Prominent examples of assassinations raise intriguing questions, but do not settle the matter. Would the Vietnam War have escalated if John F. Kennedy had not been killed? Would the Middle East peace process have proceeded more successfully if Prime Minister Yitzhak Rabin of Israel had not been assassinated?

For any given individual historical episode, it is hard to know for sure. But averaging over many such examples, statistics can begin to provide a guide.

To better understand the role of assassinations in history, we collected data on all assassination attempts on national leaders from 1875 to 2004, both those that killed the leader and those that failed. There’s a lot of data: Since 1950, a national leader was assassinated in almost two out of every three years. (Today’s leaders may rest considerably easier than those in the early 20th century, when a given leader was about twice as likely to be killed as now.)

Assassination attempts are more common in larger countries, where there is a larger potential pool of assassins, and in countries at war. A country with the population of the United States is 75 percent more likely to experience an assassination attempt than a country with a population the size of Switzerland’s.

Assassins are often inaccurate, and their victims are usually bystanders. Even if the gun is fired or the bomb actually explodes, the intended target is killed less than 25 percent of the time. Bombs prove especially inaccurate, rarely killing the leader while causing substantial collateral damage, killing an average of six bystanders and wounding 18.

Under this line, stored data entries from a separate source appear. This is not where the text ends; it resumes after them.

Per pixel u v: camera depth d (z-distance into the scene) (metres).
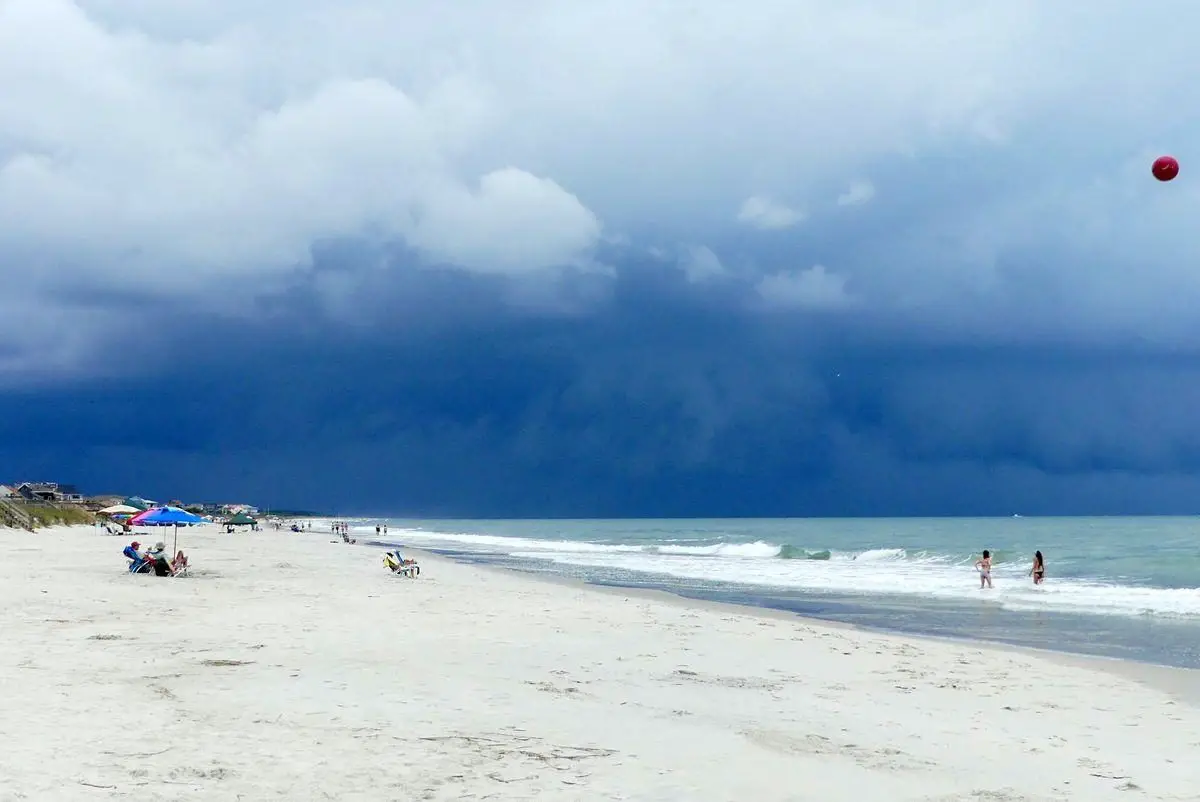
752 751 9.68
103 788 7.48
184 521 32.12
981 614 26.03
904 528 147.88
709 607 27.02
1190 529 121.81
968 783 8.79
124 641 15.72
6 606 20.27
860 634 20.59
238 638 16.64
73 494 162.88
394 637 17.61
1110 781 9.00
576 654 16.30
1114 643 19.91
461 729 10.11
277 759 8.60
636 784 8.30
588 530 177.38
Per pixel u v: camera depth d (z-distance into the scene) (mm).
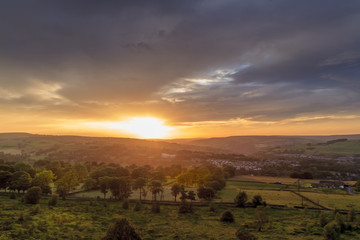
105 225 59375
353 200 108000
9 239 41312
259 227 63500
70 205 83625
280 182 162375
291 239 54469
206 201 105875
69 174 118250
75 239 46094
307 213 84812
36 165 197500
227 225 67312
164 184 155500
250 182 163000
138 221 67750
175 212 84188
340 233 60469
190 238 53969
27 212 63781
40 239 43406
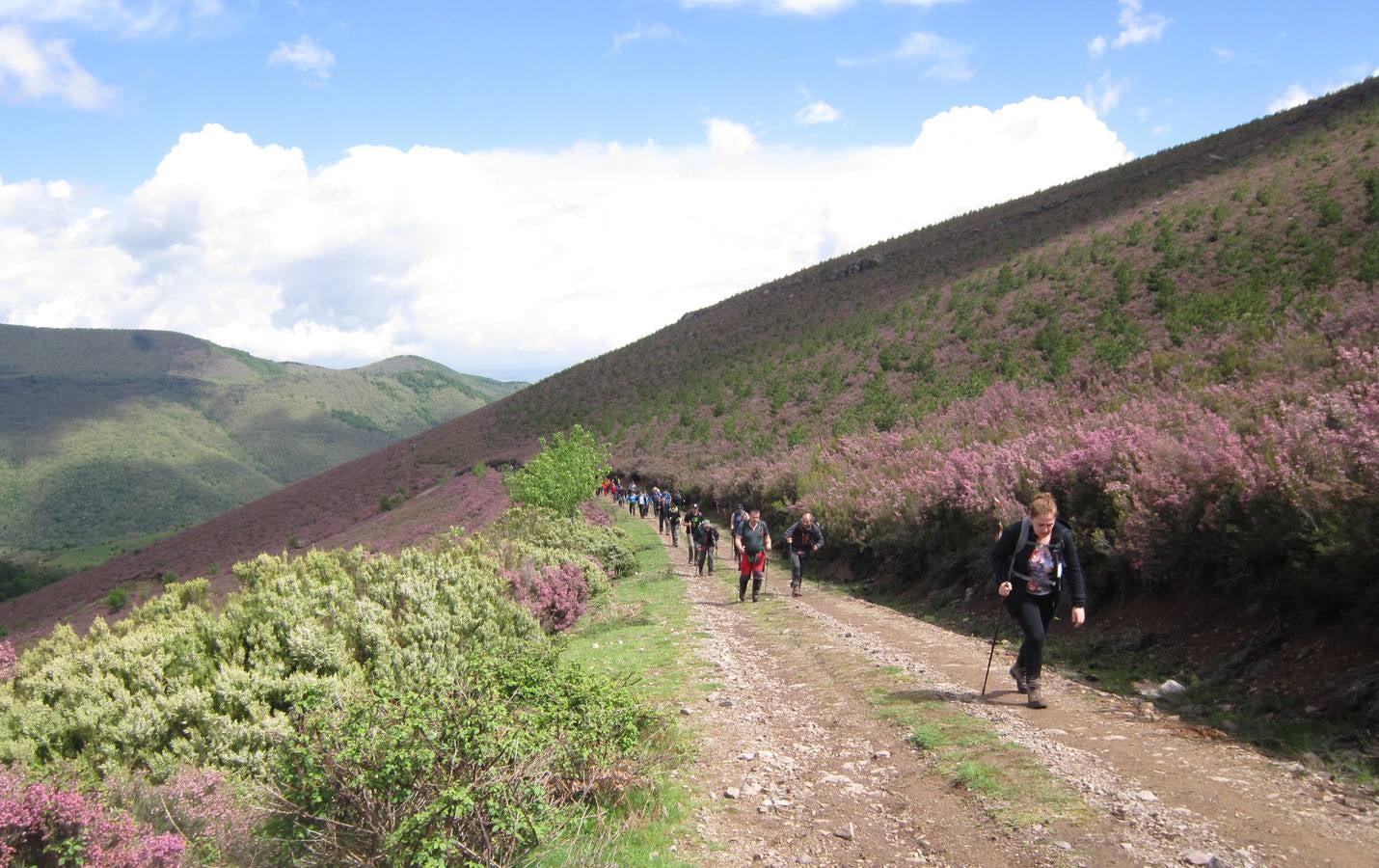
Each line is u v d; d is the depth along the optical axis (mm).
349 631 8641
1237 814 4320
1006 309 61375
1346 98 80562
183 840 3830
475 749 4105
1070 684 7543
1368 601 6164
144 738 6148
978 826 4441
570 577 15305
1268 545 7133
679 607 15211
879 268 100938
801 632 11414
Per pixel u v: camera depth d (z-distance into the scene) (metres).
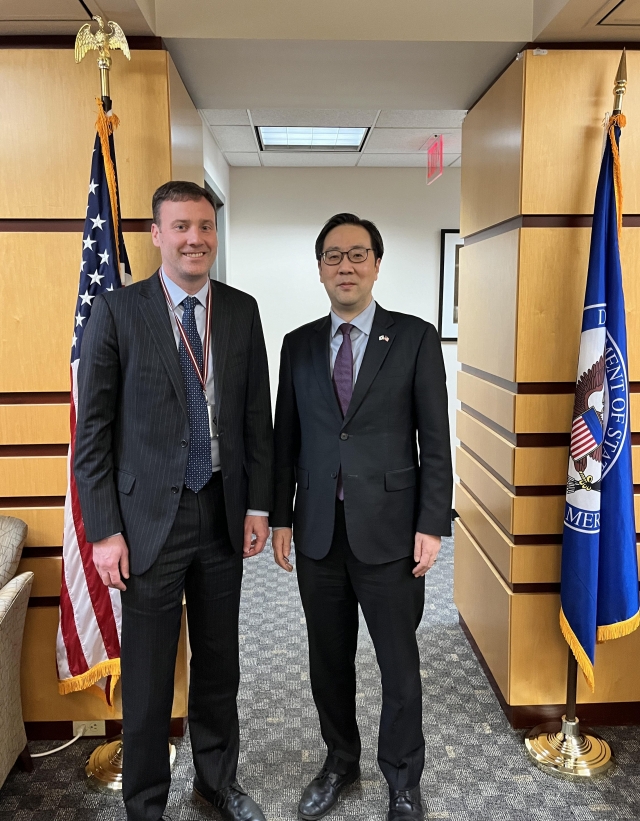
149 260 2.17
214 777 1.92
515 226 2.28
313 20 2.12
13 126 2.11
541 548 2.31
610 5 1.88
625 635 2.20
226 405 1.74
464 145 2.92
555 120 2.15
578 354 2.21
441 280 4.76
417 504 1.84
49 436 2.24
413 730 1.85
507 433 2.40
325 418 1.81
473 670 2.77
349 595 1.91
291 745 2.28
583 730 2.33
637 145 2.16
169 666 1.77
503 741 2.30
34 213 2.13
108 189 1.97
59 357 2.20
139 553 1.68
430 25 2.13
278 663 2.83
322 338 1.86
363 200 4.70
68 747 2.31
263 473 1.85
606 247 2.07
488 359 2.57
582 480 2.10
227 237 4.47
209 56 2.26
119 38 1.87
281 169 4.66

A leader’s survival can depend on remarkable twists of fate. Idi Amin, the Ugandan dictator, reportedly survived an assassination attempt in which a live grenade bounced off his chest and killed or wounded several people in a crowd nearby. Kennedy did not escape the bullet that killed him, even though it was fired from 265 feet away and he was in a moving car. But President Ronald Reagan survived being shot at close range, as John Hinckley Jr.’s bullet punctured his lung but stopped just short of his heart.

Perhaps the most remarkable of all historical cases was Adolf Hitler’s survival of an assassination attempt in a Munich beer hall in 1939. Had Hitler lingered 13 minutes longer, he most likely would have been killed by a time bomb that destroyed the podium where he had just spoken and that killed seven people. Why did he depart? Bad weather. Fog grounded his flight back to Berlin, so Hitler left early to catch the train.

The seeming randomness in leaders’ fates may help shed light on the role of assassinations in history. We compared the 59 assassination attempts in our data that happened to succeed with 192 close calls that happened to fail.

We found that assassinations do have an effect on political systems, but with caveats. For one, the effects are largely limited to autocracies. On average, the deaths of autocrats have prompted moves toward democracy, which appear 13 percentage points more likely than when following failed attempts. Democracies, in contrast, appear robust: The deaths of democratic leaders do not lead to a slide into autocracy.

Assassinations can also change the path of war. For countries in moderate conflicts, with fewer than 1,000 battle deaths, assassinations feed the flames, as these conflicts are more likely to intensify. On the other hand, for countries already in intense conflicts, assassinations of leaders appear more likely than failed attempts to bring the war to a close.

Failed attempts themselves may change outcomes; an autocrat who survives an assassination attempt may crack down on opposition groups, leading a country further from democracy. Our data are consistent with this “intensifying autocracy” effect. Assassination attempts on autocrats thus bring considerable risk: They appear to increase the chance of democratization if the attempt succeeds, but lessen it in the far more likely event that the attempt fails.


From Caesar to Lincoln, many leaders have met violent ends — and many others narrowly escaped assassination. Ethics and law put enormous restraint on state-sponsored assassination, though lone gunmen may be hard to eliminate altogether. The historical evidence is that assassinations do matter when targeting autocrats, but they primarily bring risk. Twists of fate may have large influences on history — yet by their nature they remain outside our control.